President Donald Trump's pardon last week of ex-Arizona Sheriff Joe Arpaio is his first pardon as president, coming 216 days into his term.
That is earlier than recent presidents have used the pardon power: Barack Obama, George W. Bush and Bill Clinton each waited over 600 days before doing so (682, 699, and 672 days, respectively).
Experts said that longer timeframe reflects two aspects of the modern use of the pardon power:
(1) It is generally subject to a formal review and consultation process with the Department of Justice and the White House (there is a pardon attorney office that processes all requests, and rigorously reviews the case for potential pardons and commutations); and
(2) pardons have proven to be controversial and politically difficult, especially given the perception that well-connected and prominent people are more likely to get them.
If you go further back in history, other presidents did issue pardons as soon as Trump has during his term.
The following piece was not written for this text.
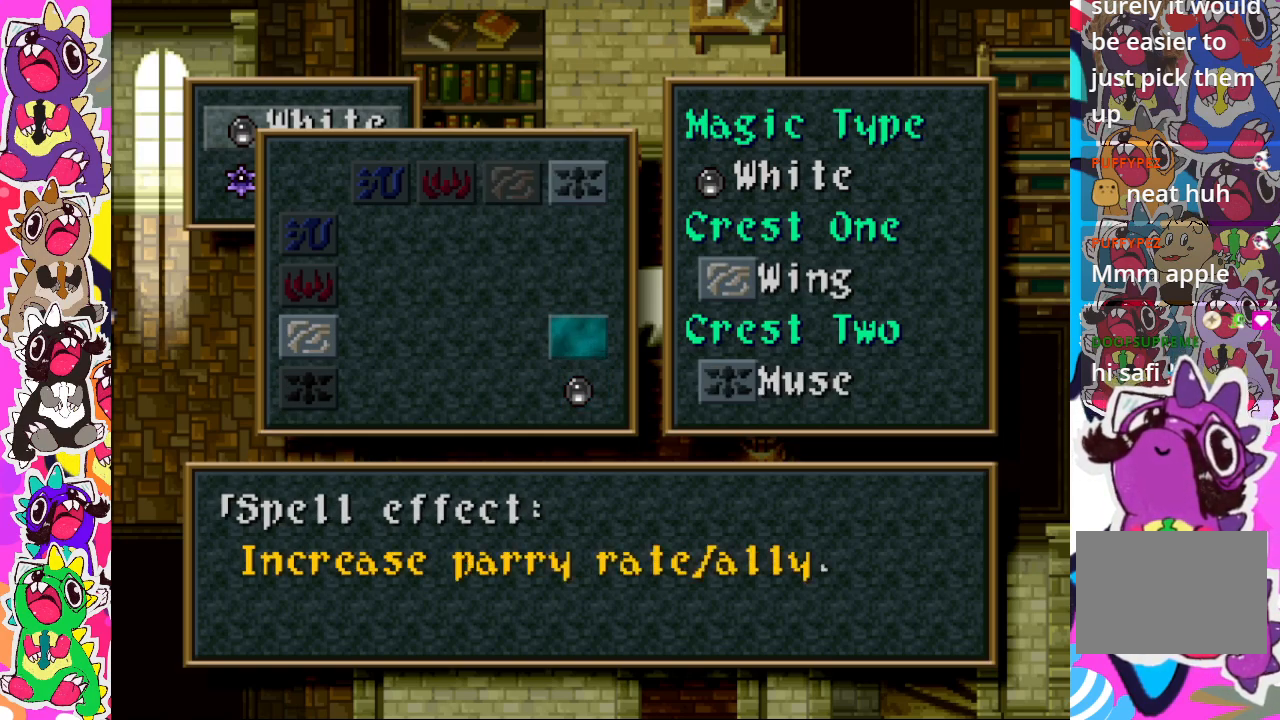
{"buttons": [], "left_stick": "center", "right_stick": "center", "events": []}
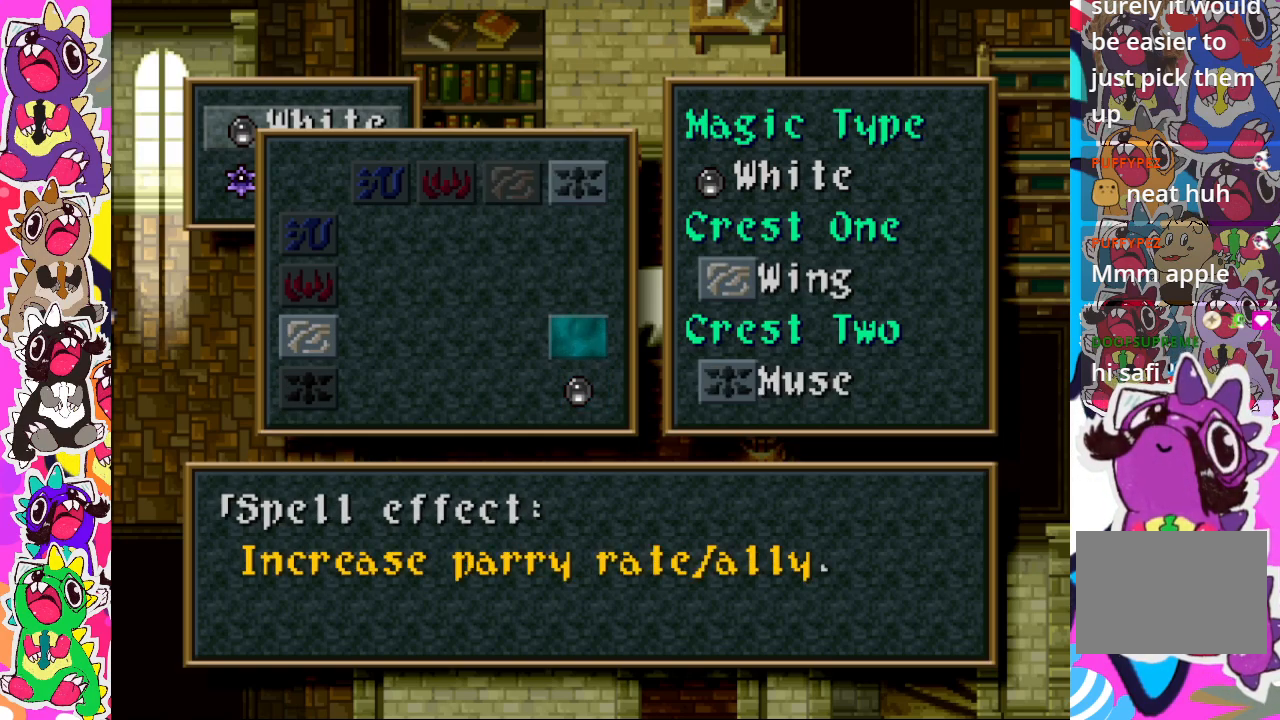
{"buttons": [], "left_stick": "center", "right_stick": "center", "events": [[83, "DPAD_UP", "down"], [150, "DPAD_UP", "up"]]}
Presidents Ronald Reagan and Jimmy Carter, for example, both issued their first pardons within the first 100 days (56 and 82, respectively). And George H.W. Bush used the pardon power after 206 days in office, just shy of Trump's 216 mark.
P.S. Ruckman Jr., a political scientist who studies the pardon power and provided this historical data, told MSNBC that Trump's pardon comes "relatively early in his term" compared to recent history, but the larger question with pardons is how they are used, not when.
"This isn't a policy pardon, it's more of a stunt," Ruckman said. "All it does is smear the reputation of pardon power, feeds misconception that pardon is for celebrities."
He added, "With 11,000 applications sitting when Trump came into office, the idea that this would be the most important or deserving one is ridiculous."